On realizations of point determining graphs, and obstructions to full homomorphisms

Abstract

A graph is point determining if distinct vertices have distinct neighbourhoods. A realization of a point determining graph H is a point determining graph G such that each vertex-removed subgraph G - x which is point determining, is isomorphic to H. We study the fine structure of point determining graphs, and conclude that every point determining graph has at most two realizations. A full homomorphism of a graph G to a graph H is a vertex mapping f such that for distinct vertices u and v of G, we have uv an edge of G if and only if f ( u ) f ( v ) is an edge of H. For a fixed graph H, a full H-colouring of G is a full homomorphism of G to H. A minimal H-obstruction is a graph G which does not admit a full H-colouring, such that each proper induced subgraph of G admits a full H-colouring.

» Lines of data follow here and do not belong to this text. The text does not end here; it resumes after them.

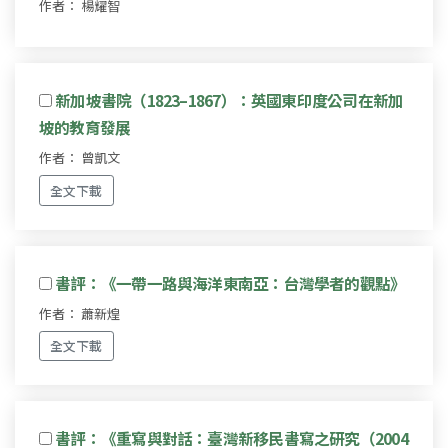
作者： 楊耀智
新加坡書院（1823–1867）：英國東印度公司在新加
坡的教育發展
作者： 曾凱文
全文下載
書評：《一帶一路與海洋東南亞：台灣學者的觀點》
作者： 蕭新煌
全文下載
書評：《重寫與對話：臺灣新移民書寫之研究（2004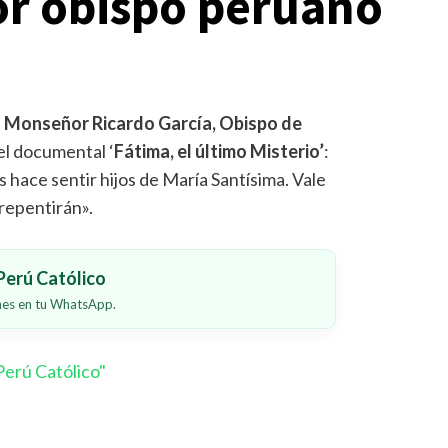
r obispo peruano
-
Monseñor Ricardo García, Obispo de
 el documental ‘
Fátima, el último Misterio’
:
s hace sentir hijos de María Santísima. Vale
rrepentirán».
erú Católico
ones en tu WhatsApp.
erú Católico"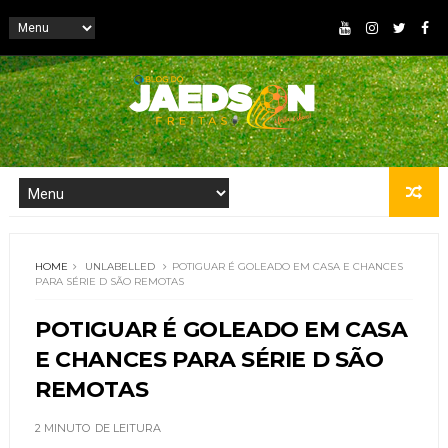
HOME
UNLABELLED
POTIGUAR É GOLEADO EM CASA E CHANCES
PARA SÉRIE D SÃO REMOTAS
POTIGUAR É GOLEADO EM CASA
E CHANCES PARA SÉRIE D SÃO
REMOTAS
2 MINUTO
DE LEITURA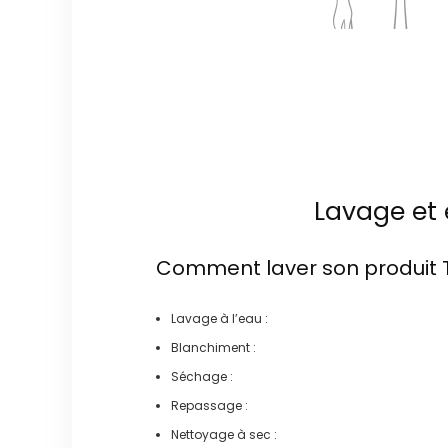
Lavage et 
Comment laver son produit
Lavage à l’eau :
Blanchiment :
Séchage :
Repassage :
Nettoyage à sec :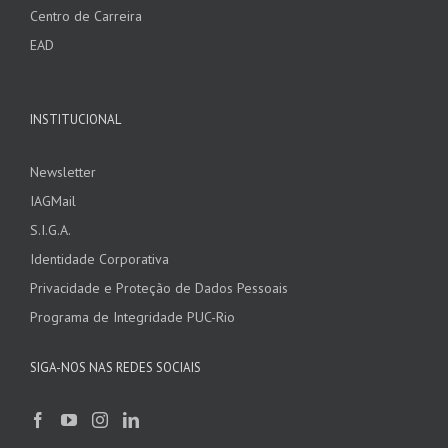
Centro de Carreira
EAD
INSTITUCIONAL
Newsletter
IAGMail
S.I.G.A.
Identidade Corporativa
Privacidade e Proteção de Dados Pessoais
Programa de Integridade PUC-Rio
SIGA-NOS NAS REDES SOCIAIS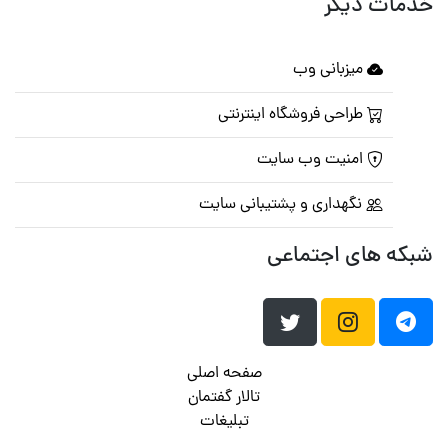
خدمات دیگر
میزبانی وب
طراحی فروشگاه اینترنتی
امنیت وب سایت
نگهداری و پشتیبانی سایت
شبکه های اجتماعی
صفحه اصلی
تالار گفتمان
تبلیغات
تماس با ما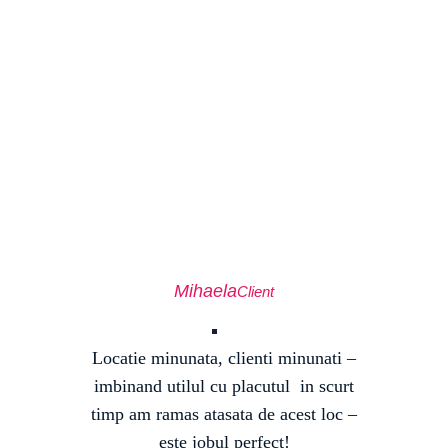
Mihaela
Client
Locatie minunata, clienti minunati –
imbinand utilul cu placutul in scurt
timp am ramas atasata de acest loc –
este jobul perfect!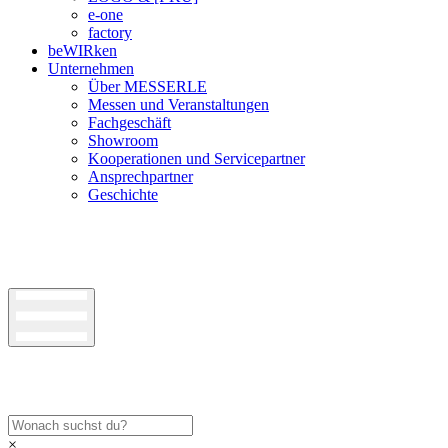
e-one
factory
beWIRken
Unternehmen
Über MESSERLE
Messen und Veranstaltungen
Fachgeschäft
Showroom
Kooperationen und Servicepartner
Ansprechpartner
Geschichte
×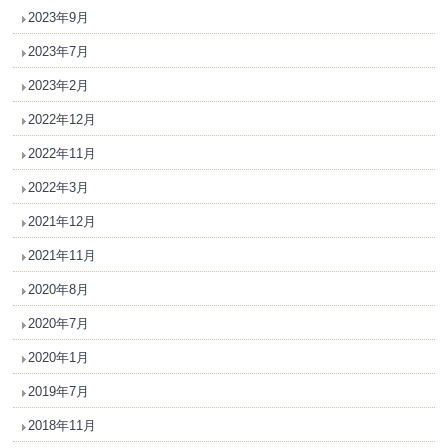
2023年9月
2023年7月
2023年2月
2022年12月
2022年11月
2022年3月
2021年12月
2021年11月
2020年8月
2020年7月
2020年1月
2019年7月
2018年11月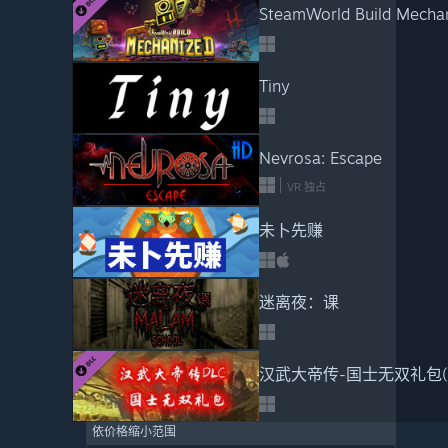
SteamWorld Build Mecha
Tiny
Nevrosa: Escape
VR 独占
未卜先赚
迷离夜：课
汉武大帝传-国士无双礼包
依价格缩小范围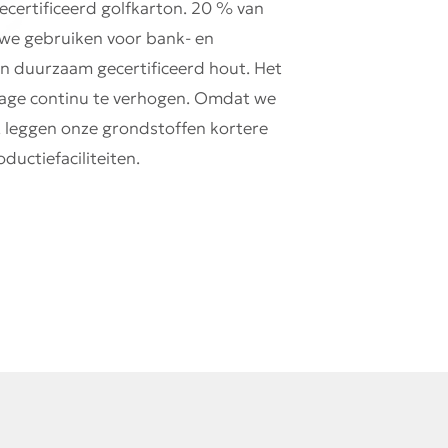
certificeerd golfkarton. 20 % van
we gebruiken voor bank- en
n duurzaam gecertificeerd hout. Het
tage continu te verhogen. Omdat we
n, leggen onze grondstoffen kortere
ductiefaciliteiten.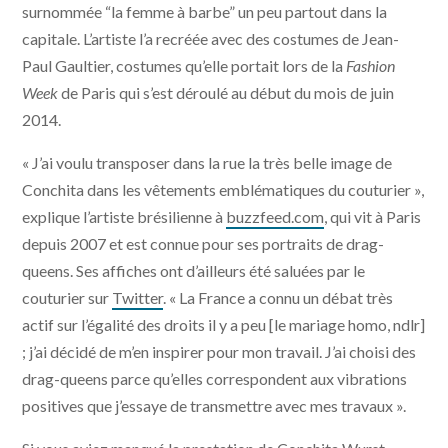
surnommée “la femme à barbe” un peu partout dans la
capitale. L’artiste l’a recréée avec des costumes de Jean-
Paul Gaultier, costumes qu’elle portait lors de la
Fashion
Week
de Paris qui s’est déroulé au début du mois de juin
2014.
« J’ai voulu transposer dans la rue la très belle image de
Conchita dans les vêtements emblématiques du couturier »,
explique l’artiste brésilienne à
buzzfeed.com
, qui vit à Paris
depuis 2007 et est connue pour ses portraits de drag-
queens. Ses affiches ont d’ailleurs été saluées par le
couturier sur
Twitter
. « La France a connu un débat très
actif sur l’égalité des droits il y a peu [le mariage homo, ndlr]
; j’ai décidé de m’en inspirer pour mon travail. J’ai choisi des
drag-queens parce qu’elles correspondent aux vibrations
positives que j’essaye de transmettre avec mes travaux ».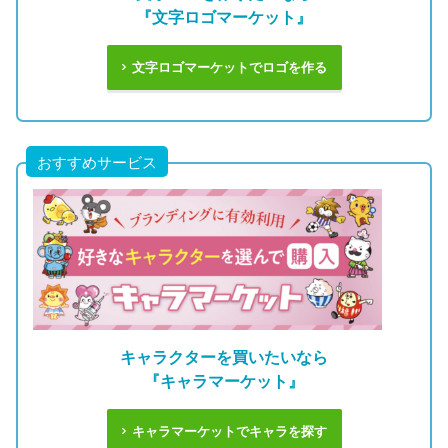
『文字ロゴマーケット』
文字ロゴマーケットでロゴを作る
おすすめサービス
キャラクターを買いたいなら
『キャラマーケット』
キャラマーケットでキャラを探す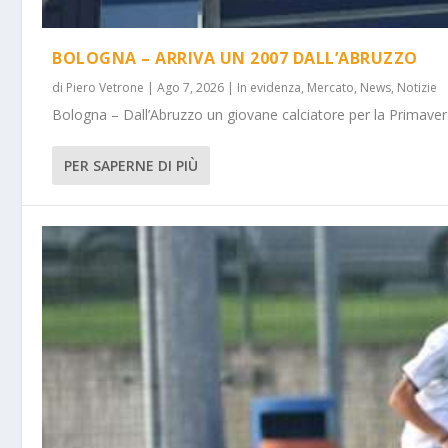
BOLOGNA – ARRIVA UN 2007 DALL’ABRUZZO
di
Piero Vetrone
|
Ago 7, 2026
|
In evidenza
,
Mercato
,
News
,
Notizie
Bologna – Dall’Abruzzo un giovane calciatore per la Primavera
PER SAPERNE DI PIÙ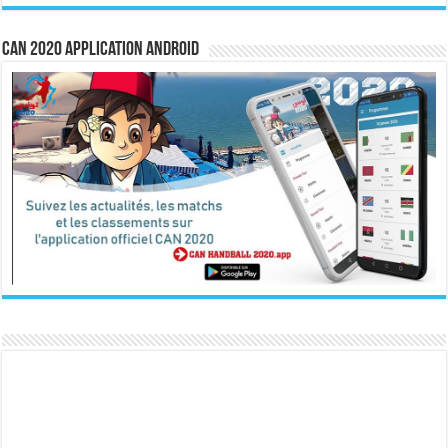
CAN 2020 Application Android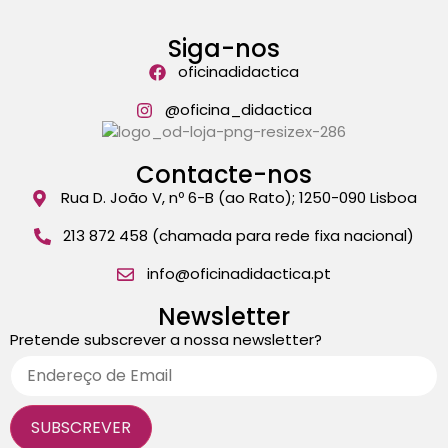
Siga-nos
oficinadidactica
@oficina_didactica
Contacte-nos
Rua D. João V, nº 6-B (ao Rato); 1250-090 Lisboa
213 872 458 (chamada para rede fixa nacional)
info@oficinadidactica.pt
Newsletter
Pretende subscrever a nossa newsletter?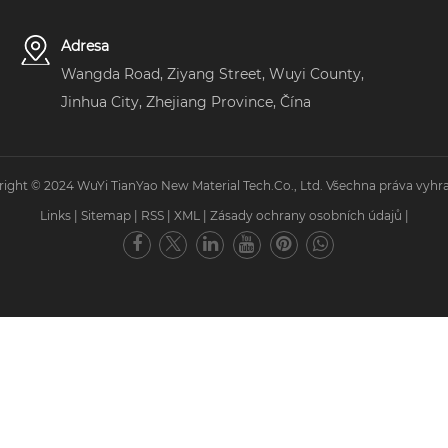
Adresa
Wangda Road, Ziyang Street, Wuyi County,
Jinhua City, Zhejiang Province, Čína
ight © 2024 WuYi TianYao New Material Tech.Co., Ltd. Všechna práva vyhr
Links
|
Sitemap
|
RSS
|
XML
|
Zásady ochrany osobních údajů
|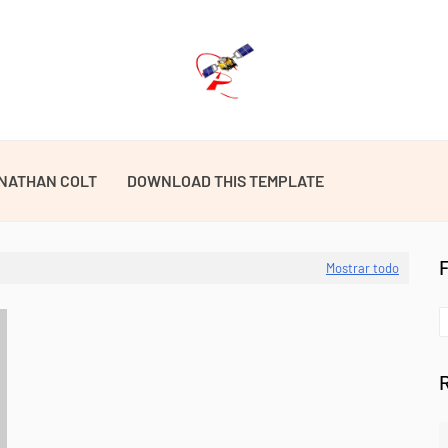
NATHAN COLT
DOWNLOAD THIS TEMPLATE
Mostrar todo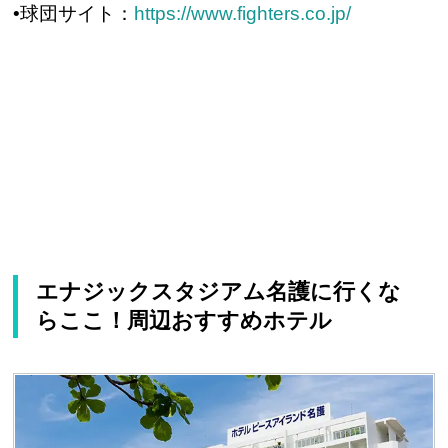
•球団サイト：
https://www.fighters.co.jp/
エナジックスタジアム名護に行くな
らここ！周辺おすすめホテル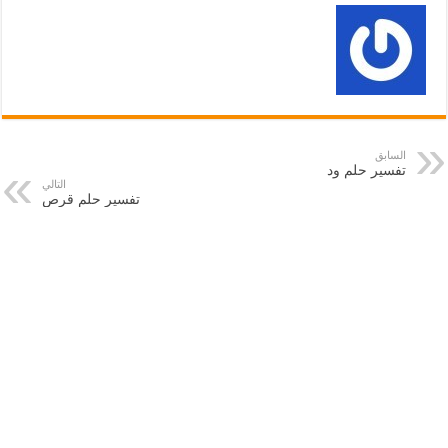
السابق
تفسير حلم ود
التالي
تفسير حلم قرص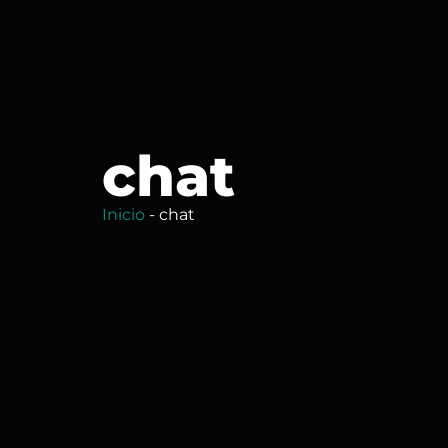
chat
Inicio
-
chat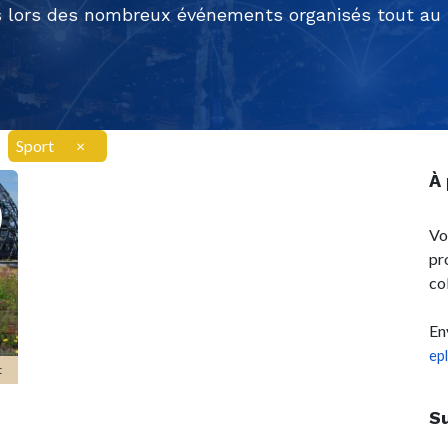
 lors des nombreux événements organisés tout au l
Sport
×
À
Vo
pr
co
En
ep
t
S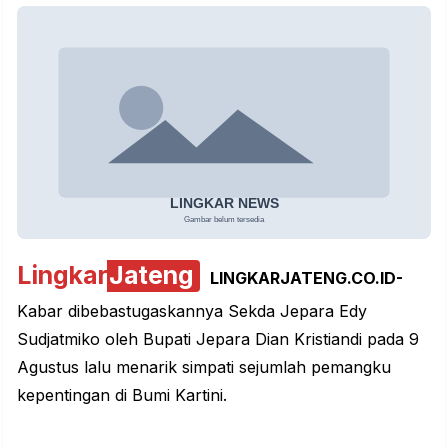
Lingkar
Jateng
LINGKARJATENG.CO.ID-
Kabar dibebastugaskannya Sekda Jepara Edy
Sudjatmiko oleh Bupati Jepara Dian Kristiandi pada 9
Agustus lalu menarik simpati sejumlah pemangku
kepentingan di Bumi Kartini.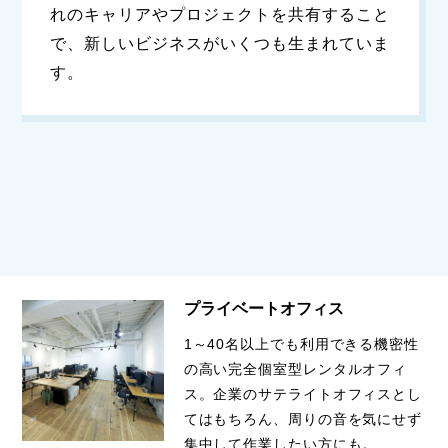
れのキャリアやプロジェクトを共有すること
で、新しいビジネスがいくつも生まれていま
す。
プライベートオフィス
1～40名以上でも利用できる機密性
の高い完全個室型レンタルオフィ
ス。企業のサテライトオフィスとし
てはもちろん、周りの音を気にせず
集中して作業したい方にも。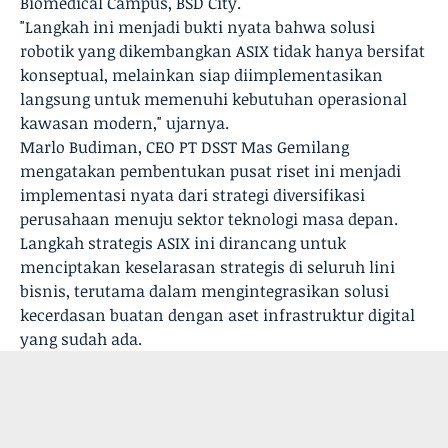
Biomedical Campus, BSD City.
"Langkah ini menjadi bukti nyata bahwa solusi
robotik yang dikembangkan ASIX tidak hanya bersifat
konseptual, melainkan siap diimplementasikan
langsung untuk memenuhi kebutuhan operasional
kawasan modern," ujarnya.
Marlo Budiman, CEO PT DSST Mas Gemilang
mengatakan pembentukan pusat riset ini menjadi
implementasi nyata dari strategi diversifikasi
perusahaan menuju sektor teknologi masa depan.
Langkah strategis ASIX ini dirancang untuk
menciptakan keselarasan strategis di seluruh lini
bisnis, terutama dalam mengintegrasikan solusi
kecerdasan buatan dengan aset infrastruktur digital
yang sudah ada.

We analyse minimal H-obstructions using our results on point determining graphs. We connect the two problems by proving that if H has k vertices, then a graph with k + 1 vertices is a minimal H-obstruction if and only if it is a realization of H. We conclude that every minimal H-obstruction has at most k + 1 vertices, and there are at most two minimal H-obstructions with k + 1 vertices. We also consider full homomorphisms to graphs H in which loops are allowed. If H has ℓ loops and k vertices without loops, then every minimal H-obstruction has at most ( k + 1 ) ( ℓ + 1 ) vertices, and, when both k and ℓ are positive, there is at most one minimal H-obstruction with ( k + 1 ) ( ℓ + 1 ) vertices. In particular, this yields a finite forbidden subgraph characterization of full H-colourability, for any graph H with loops allowed.